> **Exercise**: Everything from the line that holds "pyautogui.press('ctrl+f')" through the end of the listing below must be retyped word for word, without any pictures.

<<<<

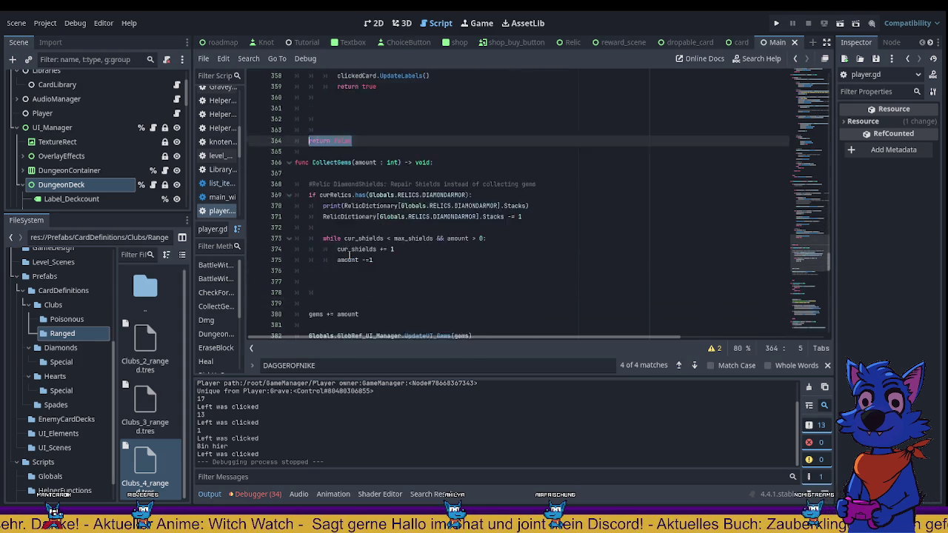
pyautogui.scroll(-12, 349, 255)
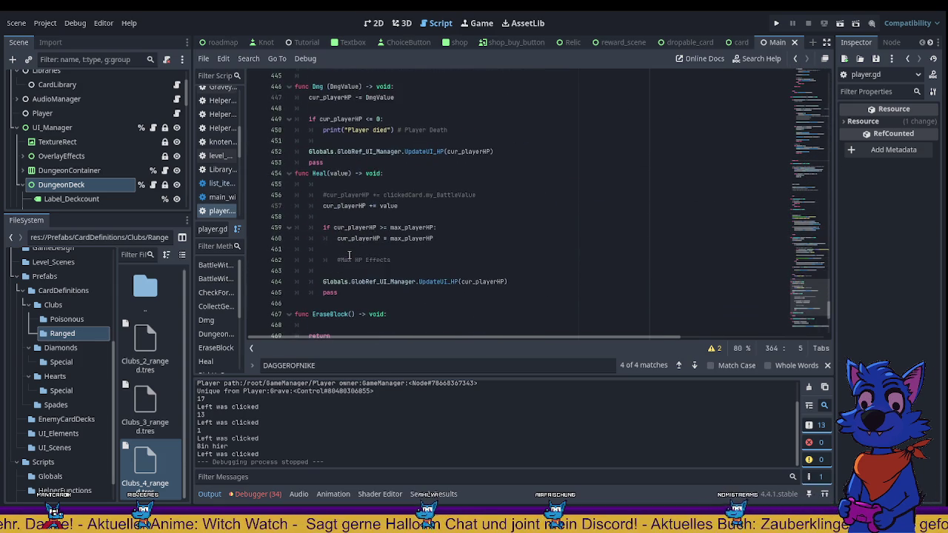
pyautogui.scroll(11, 348, 255)
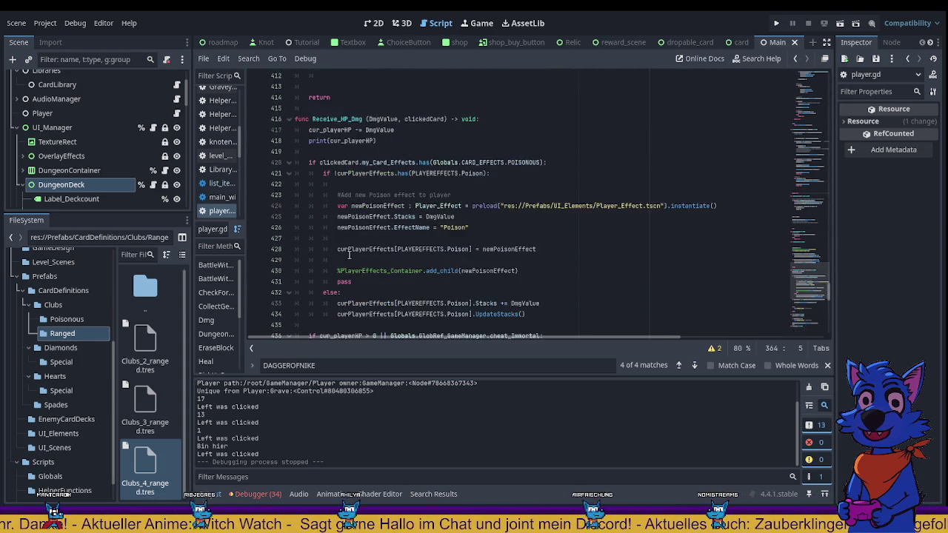
pyautogui.click(459, 209)
# Search player.gd for DAGGEROFNIKE and jump to the relic heal near line 151
pyautogui.press('ctrl+f')
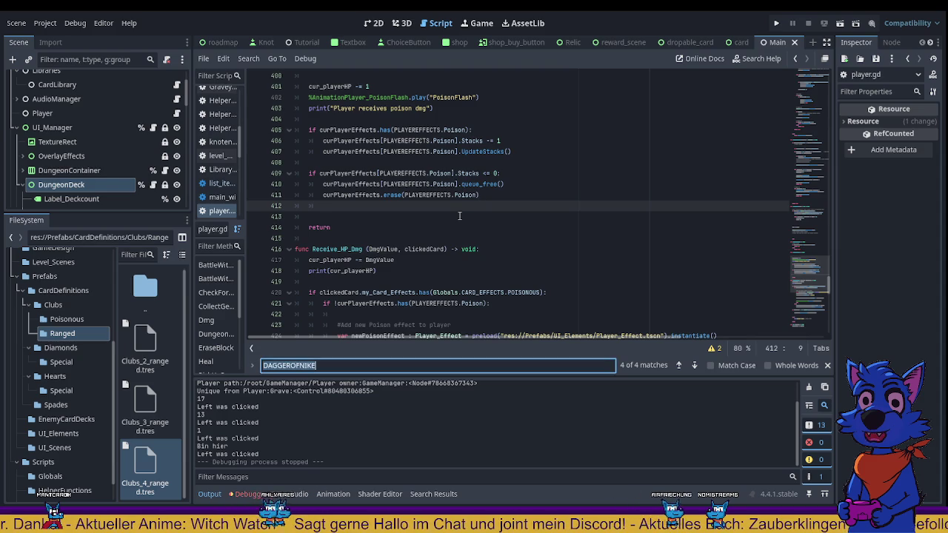
pyautogui.write('D')
pyautogui.press('Return')
pyautogui.write('AGGER')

>>>>

> **Written solution**:
pyautogui.press('ctrl+f')
pyautogui.write('D')
pyautogui.press('Return')
pyautogui.write('AGGER')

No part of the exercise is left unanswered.